The first big clue came in the early years after World War Two. A research scientist was looking over routine medical data about London bus workers. Then he noticed something striking: bus conductors were consistently living longer than bus drivers.
Since then, that one key observation has been joined by an avalanche of other findings that all add up to one simple, compelling fact: sitting all day is not good for our health.
In fact, medical experts say that anyone in a chair for more than 6 hours a day is at heightened risk for heart disease, obesity, even diabetes. Some go further and say that sitting for long periods may be as bad as smoking a daily pack of cigarettes.
Okay, so what are we, a group of largely desk-bound trade show and events professionals, supposed to do with information like this?
Recently, while renovating our creative, engineering and project management departments, we decided to give employees the option of having standing workstations installed in their work spaces.
These platforms can be manually raised to bring the keyboard and monitors up to standing height, which gives each employee the option of deciding exactly how long they’d like to stand or sit each day.

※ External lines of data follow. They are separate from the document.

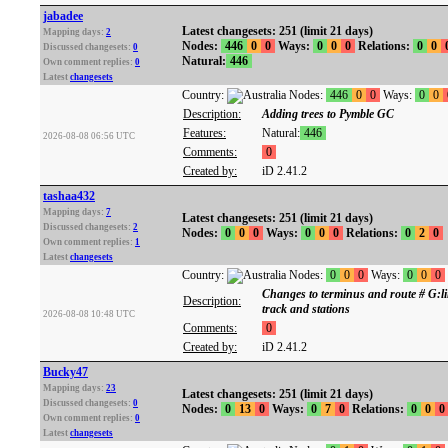
jabadee
Latest changesets: 251 (limit 21 days)
Mapping days:
2
Nodes:
446
0
0
Ways:
0
0
0
Relations:
0
0
Discussed changesets:
0
Natural:
446
Own comment replies:
0
Latest
changesets
Country:
Nodes:
446
0
0
Ways:
0
0
Description:
Adding trees to Pymble GC
Features:
Natural:
446
2026-08-08 06:56 UTC
Comments:
0
Created by:
iD 2.41.2
tashaa432
Mapping days:
7
Latest changesets: 251 (limit 21 days)
Discussed changesets:
2
Nodes:
0
0
0
Ways:
0
0
0
Relations:
0
2
0
Own comment replies:
1
Latest
changesets
Country:
Nodes:
0
0
0
Ways:
0
0
0
Changes to terminus and route # G:li
Description:
track and stations
2026-08-08 10:48 UTC
Comments:
0
Created by:
iD 2.41.2
Bucky47
Mapping days:
23
Latest changesets: 251 (limit 21 days)
Discussed changesets:
0
Nodes:
0
13
0
Ways:
0
7
0
Relations:
0
0
0
Own comment replies:
0
Latest
changesets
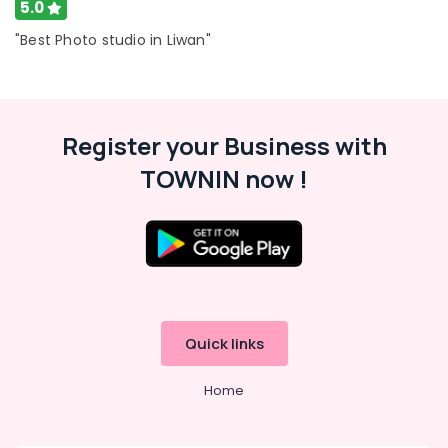
5.0
"Best Photo studio in Liwan"
Register your Business with
TOWNIN now !
Quick links
Home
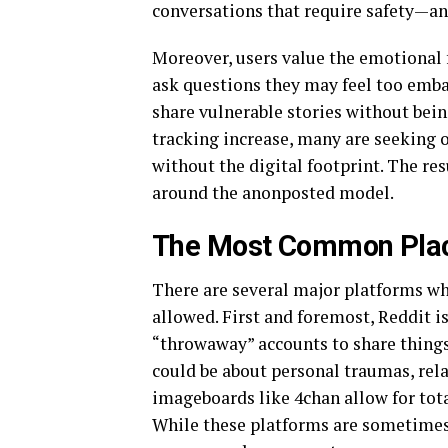
conversations that require safety—a
Moreover, users value the emotional 
ask questions they may feel too embar
share vulnerable stories without bein
tracking increase, many are seeking
without the digital footprint. The res
around the anonposted model.
The Most Common Place
There are several major platforms w
allowed. First and foremost, Reddit is
“throwaway” accounts to share things
could be about personal traumas, rela
imageboards like 4chan allow for tot
While these platforms are sometimes c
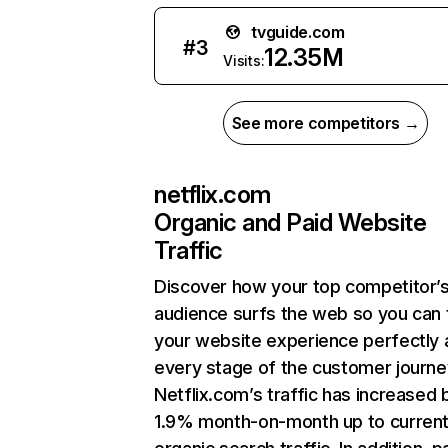
tvguide.com
#
3
12.35M
Visits:
See more competitors →
netflix.com
Organic and Paid Website
Traffic
Discover how your top competitor’
audience surfs the web so you can t
your website experience perfectly 
every stage of the customer journe
Netflix.com’s traffic has increased 
1.9% month-on-month up to curren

If you’re a little skeptical about this, the good news is that most of these employees are now choosing to be on their feet for the majority of every day. What’s more, rather than being fatigued, they report feeling more energized. The only issue, albeit a minor one, is footwear: a few women have had to switch to lower-heeled shoes or flats to stay comfortable.
Now, even if you decide that a standing workstation isn’t for you, there’s something else you can try that’s definitely worth doing. Medical advisors recommend that you simply get up every hour or so for a few minutes and perhaps take a brief stroll around the office. Some Fitbit models such as the Alta and most smart watches have alarms built in to remind you to do exactly that.
So the next time you’re working on a budget or approving that next great exhibit, why not take a stand for better health?
In the long run, we’ll all be glad we did.